So I figured, well, I can just create a new database and migrate the mailboxes over but many of them fail to migrate. For those mailboxes, I've tried to run the PowerShell command to repair them (New-MailboxRepairRequest) but that fails too with the following error:
10049: Online integrity check for request 0ab17d2b-bd15-4161-b4df-0dfcfd16c4d6 failed with error -1119.
The export to PST file fails as well and users report that archiving through Outlook fails once it reaches a corrupted folder.
I thought this was only happening for one of the databases so we figured we'd migrate as many as we could to a new drive and then announce data loss for the rest. Right now, we're copying the last good backup of the edb and the log files to the drive to mount in the old one's place in hopes that we can get away from the errors. Unfortunately, due to drive constraints, we were forced to enable circular logging on this database but we're okay with the one-two days of data loss for that particular database.
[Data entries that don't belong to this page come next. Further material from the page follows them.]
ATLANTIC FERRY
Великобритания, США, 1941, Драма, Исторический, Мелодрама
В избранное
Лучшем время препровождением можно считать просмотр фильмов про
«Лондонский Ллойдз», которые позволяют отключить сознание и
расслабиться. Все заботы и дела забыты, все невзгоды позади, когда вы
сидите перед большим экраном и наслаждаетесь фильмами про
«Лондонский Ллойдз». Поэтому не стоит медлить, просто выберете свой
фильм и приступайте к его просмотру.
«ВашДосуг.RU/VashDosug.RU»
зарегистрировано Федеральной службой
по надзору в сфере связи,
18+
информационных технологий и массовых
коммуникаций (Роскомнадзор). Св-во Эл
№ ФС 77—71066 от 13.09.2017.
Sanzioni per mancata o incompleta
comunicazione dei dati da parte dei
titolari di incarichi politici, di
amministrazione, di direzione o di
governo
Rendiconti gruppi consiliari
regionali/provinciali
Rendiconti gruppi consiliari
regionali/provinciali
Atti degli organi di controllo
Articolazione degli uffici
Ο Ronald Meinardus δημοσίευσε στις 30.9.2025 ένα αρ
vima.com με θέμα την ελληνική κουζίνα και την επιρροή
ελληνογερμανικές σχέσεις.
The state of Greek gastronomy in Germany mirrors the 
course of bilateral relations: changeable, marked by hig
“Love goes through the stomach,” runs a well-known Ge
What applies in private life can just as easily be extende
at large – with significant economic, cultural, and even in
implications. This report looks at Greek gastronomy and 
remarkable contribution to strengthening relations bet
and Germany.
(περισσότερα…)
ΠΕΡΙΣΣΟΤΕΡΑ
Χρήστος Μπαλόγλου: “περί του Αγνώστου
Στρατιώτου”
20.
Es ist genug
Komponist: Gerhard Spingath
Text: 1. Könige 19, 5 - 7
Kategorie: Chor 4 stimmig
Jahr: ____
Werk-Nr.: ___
The disturbing part is that once we dismounted the corrupted database, we started receiving the same errors for two other databases... Fortunately, at least those aren't nearly as big and they do not have circular logging enabled so we might be able to do a full restore assuming that the log files are not corrupted. However, I am worried that there is a bigger problem such as drive failure.
I am wondering if anyone can offer some advice for this scenario and I wanted to make sure that I am going down the right path of simply running restore process for each DB that gets this error until we can move everything to new storage. I am on Exchange 2010 SP1 and we have been working hard over the last few months to get our environment ready for 2013 (we purchased new storage for that deployment). Sorry for the lengthy post and please let me know if you need any further info for me.
Thank you in advance for your time!